During the war, the Soviet entry on the Allied cause produced propaganda films such as Mission to Moscow, but the moment didn't last. Casablanca appeared in 1942-3: by 1947 its authors had been fired for their 'premature anti-fascism'. Reagan was an FBI informer from 1941, and I Married A Communist (1949) was a plot to expose 'pinko' directors: Howard Hughes made sure that the 13 directors who turned down the job had their careers wrecked (part of the reason why British TV and film was so strong in the 1950s was the influx of blacklisted writers, actors and directors).

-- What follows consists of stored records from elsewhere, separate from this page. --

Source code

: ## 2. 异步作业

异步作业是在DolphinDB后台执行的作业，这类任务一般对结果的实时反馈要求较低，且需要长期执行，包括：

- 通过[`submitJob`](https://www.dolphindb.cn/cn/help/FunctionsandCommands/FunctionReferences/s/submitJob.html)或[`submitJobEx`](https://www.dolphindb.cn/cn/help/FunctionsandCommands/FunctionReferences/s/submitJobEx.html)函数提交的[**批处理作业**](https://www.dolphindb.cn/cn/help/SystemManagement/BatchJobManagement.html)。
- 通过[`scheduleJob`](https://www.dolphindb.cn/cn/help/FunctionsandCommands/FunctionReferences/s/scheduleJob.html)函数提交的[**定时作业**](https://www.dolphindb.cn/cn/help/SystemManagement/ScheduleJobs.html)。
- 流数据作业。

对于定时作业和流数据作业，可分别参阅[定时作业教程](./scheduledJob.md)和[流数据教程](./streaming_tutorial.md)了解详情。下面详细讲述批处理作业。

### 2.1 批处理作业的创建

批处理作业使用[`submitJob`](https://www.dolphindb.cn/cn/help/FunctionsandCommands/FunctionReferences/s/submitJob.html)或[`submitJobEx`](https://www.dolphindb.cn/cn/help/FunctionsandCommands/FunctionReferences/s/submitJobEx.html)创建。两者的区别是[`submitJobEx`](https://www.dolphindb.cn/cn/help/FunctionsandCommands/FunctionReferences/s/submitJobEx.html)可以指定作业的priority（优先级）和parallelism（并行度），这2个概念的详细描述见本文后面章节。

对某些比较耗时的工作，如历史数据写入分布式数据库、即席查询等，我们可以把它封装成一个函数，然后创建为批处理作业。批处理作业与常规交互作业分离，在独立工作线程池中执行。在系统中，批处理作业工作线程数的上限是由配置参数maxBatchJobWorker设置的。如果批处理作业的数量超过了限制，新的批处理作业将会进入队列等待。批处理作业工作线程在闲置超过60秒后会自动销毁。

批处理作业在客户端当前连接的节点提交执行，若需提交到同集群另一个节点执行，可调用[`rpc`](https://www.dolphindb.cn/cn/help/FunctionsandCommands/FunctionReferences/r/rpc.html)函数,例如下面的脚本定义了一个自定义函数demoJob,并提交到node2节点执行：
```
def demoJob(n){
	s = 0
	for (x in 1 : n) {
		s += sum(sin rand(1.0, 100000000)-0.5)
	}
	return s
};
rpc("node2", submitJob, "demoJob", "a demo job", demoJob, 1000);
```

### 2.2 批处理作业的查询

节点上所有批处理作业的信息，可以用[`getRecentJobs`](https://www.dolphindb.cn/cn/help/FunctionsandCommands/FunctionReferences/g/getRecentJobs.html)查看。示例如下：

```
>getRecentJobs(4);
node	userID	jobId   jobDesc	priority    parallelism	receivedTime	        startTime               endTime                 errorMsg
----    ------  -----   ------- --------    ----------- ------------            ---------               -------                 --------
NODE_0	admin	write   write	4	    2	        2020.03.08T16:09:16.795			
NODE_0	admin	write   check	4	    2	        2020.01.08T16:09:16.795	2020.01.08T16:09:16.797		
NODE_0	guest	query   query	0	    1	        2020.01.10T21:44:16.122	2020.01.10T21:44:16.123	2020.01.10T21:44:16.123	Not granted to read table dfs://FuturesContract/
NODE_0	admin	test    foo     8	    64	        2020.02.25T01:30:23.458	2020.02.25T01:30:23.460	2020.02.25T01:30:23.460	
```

Individuals were driven to inform on spouses and friends - some killed themselves or were driven out of town. Richard Collins co-operated with the witch-hunts: his ex-wife Dorothy Comingore was accused of letting her children play in a Communist's swimming pool and lost custody, before being framed on a counterfeit money charge: she was later framed for 'soliciting' and also spent time in a mental hospital, before spending the rest of her live in poverty and obscurity. John Garfield, strong-armed into co-operating with the FBI, finally refused to testify against his own wife, and died of a heart attack at 39.
Dorothy Comingore
One thing the FBI was skilled at, was identifying good films as liberal (to me, the two go together). Mr Smith Goes To Washington was 'decidedly Socialist in nature', while It's A Wonderful Life was 'an obvious attempt to discredit bankers' (Jimmy Stewart's George runs a building society which stands up for the little people discarded by the vampiric bankers). Clearly for the Feds, any critique of actually existing capitalism - however sentimental - was Communist subversion. Certainly hardline Republican Stewart would have been surprised, to say the least, that these films' sentimental populism was disloyal.